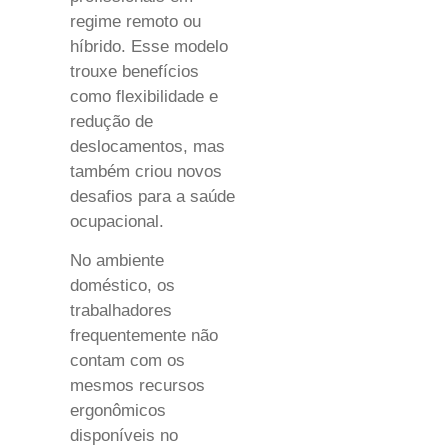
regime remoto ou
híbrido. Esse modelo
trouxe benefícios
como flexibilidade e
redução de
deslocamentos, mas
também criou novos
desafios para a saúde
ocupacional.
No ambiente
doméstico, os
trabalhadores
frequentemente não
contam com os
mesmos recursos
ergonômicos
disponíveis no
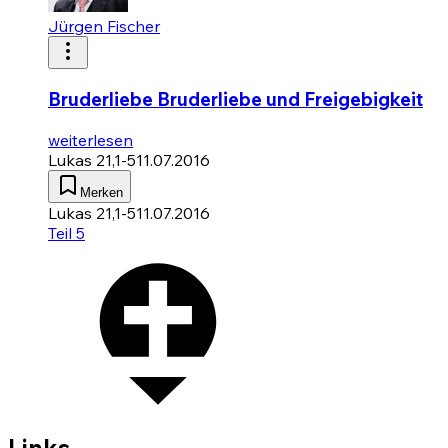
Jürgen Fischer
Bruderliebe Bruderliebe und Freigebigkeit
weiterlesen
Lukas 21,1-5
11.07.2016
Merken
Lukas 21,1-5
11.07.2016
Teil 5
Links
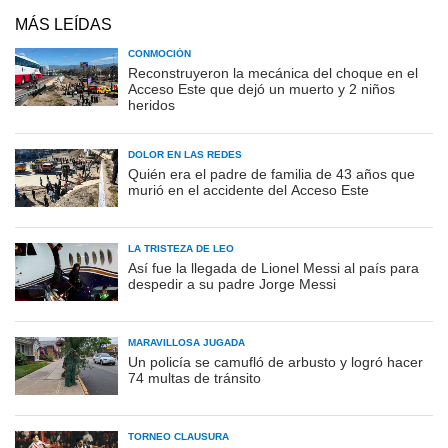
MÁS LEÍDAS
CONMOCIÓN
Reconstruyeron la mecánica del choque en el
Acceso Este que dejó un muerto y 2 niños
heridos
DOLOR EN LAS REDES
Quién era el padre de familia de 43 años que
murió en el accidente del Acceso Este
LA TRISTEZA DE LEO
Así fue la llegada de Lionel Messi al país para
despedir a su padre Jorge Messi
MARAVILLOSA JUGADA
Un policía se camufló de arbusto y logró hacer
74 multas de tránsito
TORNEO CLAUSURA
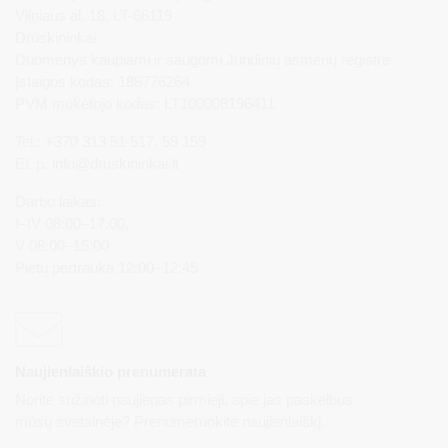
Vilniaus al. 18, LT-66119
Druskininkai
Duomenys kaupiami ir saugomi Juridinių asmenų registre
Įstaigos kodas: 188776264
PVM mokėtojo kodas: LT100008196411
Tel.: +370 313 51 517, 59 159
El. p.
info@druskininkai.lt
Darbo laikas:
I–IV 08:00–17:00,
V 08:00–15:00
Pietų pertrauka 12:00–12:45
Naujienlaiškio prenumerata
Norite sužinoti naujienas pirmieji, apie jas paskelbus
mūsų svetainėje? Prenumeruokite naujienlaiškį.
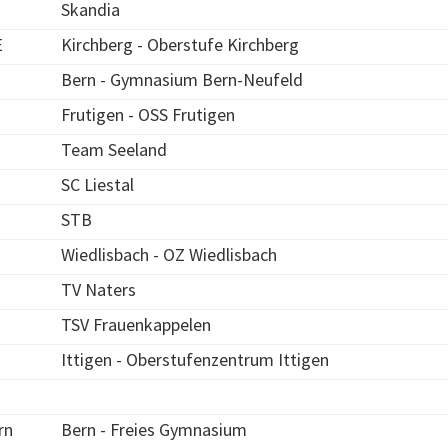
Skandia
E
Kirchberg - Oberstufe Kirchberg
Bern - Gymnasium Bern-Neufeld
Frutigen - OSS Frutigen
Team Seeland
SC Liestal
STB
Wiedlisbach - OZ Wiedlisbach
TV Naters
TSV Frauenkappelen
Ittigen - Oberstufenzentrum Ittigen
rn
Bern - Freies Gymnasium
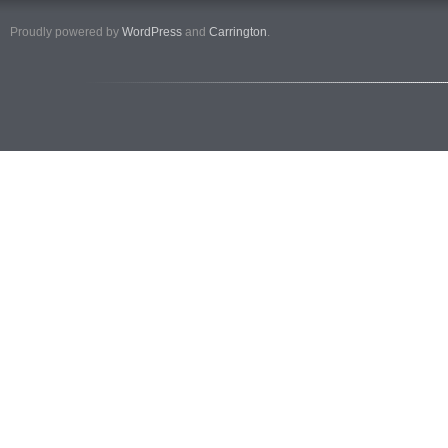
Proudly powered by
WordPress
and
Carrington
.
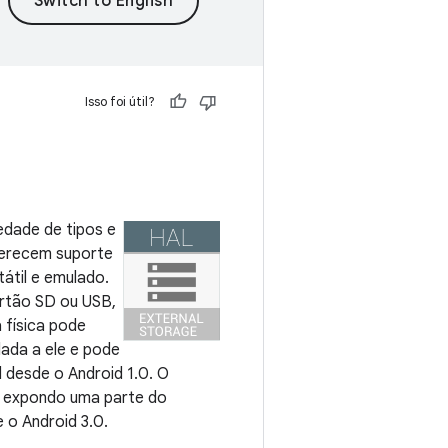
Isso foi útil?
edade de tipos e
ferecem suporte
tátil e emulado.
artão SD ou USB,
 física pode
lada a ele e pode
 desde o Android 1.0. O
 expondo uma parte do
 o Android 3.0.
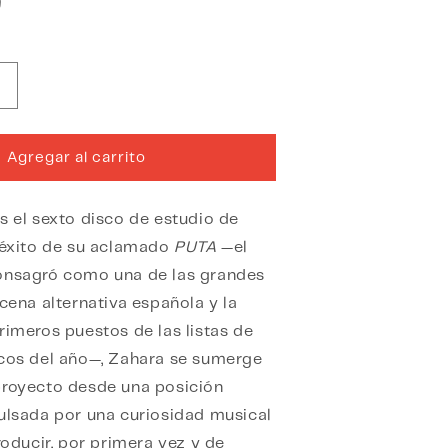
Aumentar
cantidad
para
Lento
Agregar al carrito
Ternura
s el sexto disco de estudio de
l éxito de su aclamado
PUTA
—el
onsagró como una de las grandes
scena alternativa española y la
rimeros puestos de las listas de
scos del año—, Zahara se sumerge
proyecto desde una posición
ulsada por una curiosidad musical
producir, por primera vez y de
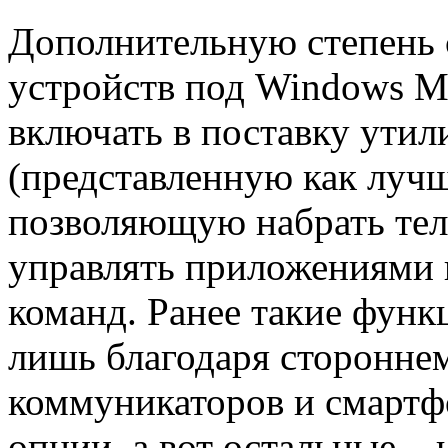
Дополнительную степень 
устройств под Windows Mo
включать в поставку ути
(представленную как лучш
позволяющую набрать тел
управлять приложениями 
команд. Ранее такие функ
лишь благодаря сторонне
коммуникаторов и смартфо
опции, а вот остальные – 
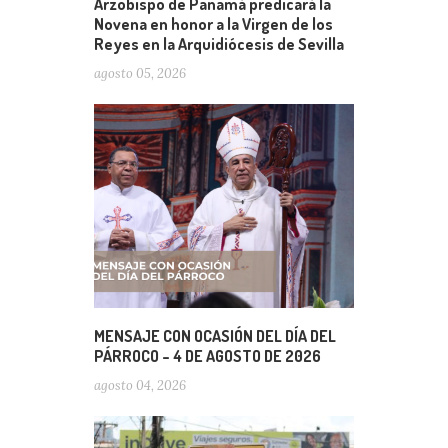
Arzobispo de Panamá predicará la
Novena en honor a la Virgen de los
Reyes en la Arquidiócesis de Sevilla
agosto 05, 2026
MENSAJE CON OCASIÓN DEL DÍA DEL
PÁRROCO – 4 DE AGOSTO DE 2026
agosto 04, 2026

****************

WHAT IS REQUIRED:
Reproduce only the lines between the line with "Agregar al carrito" and the final line of the records, both included, so that the copy matches them exactly and contains no pictures.

WORKED SOLUTION:
Agregar al carrito
Ternura
s el sexto disco de estudio de
l éxito de su aclamado
PUTA
—el
onsagró como una de las grandes
scena alternativa española y la
rimeros puestos de las listas de
scos del año—, Zahara se sumerge
proyecto desde una posición
ulsada por una curiosidad musical
producir, por primera vez y de
Дополнительную степень 
устройств под Windows Mo
включать в поставку ути
(представленную как лучш
позволяющую набрать тел
управлять приложениями 
команд. Ранее такие функ
лишь благодаря сторонне
коммуникаторов и смартфо
опции, а вот остальные – 
Arzobispo de Panamá predicará la
Novena en honor a la Virgen de los
Reyes en la Arquidiócesis de Sevilla
agosto 05, 2026
MENSAJE CON OCASIÓN DEL DÍA DEL
PÁRROCO – 4 DE AGOSTO DE 2026
agosto 04, 2026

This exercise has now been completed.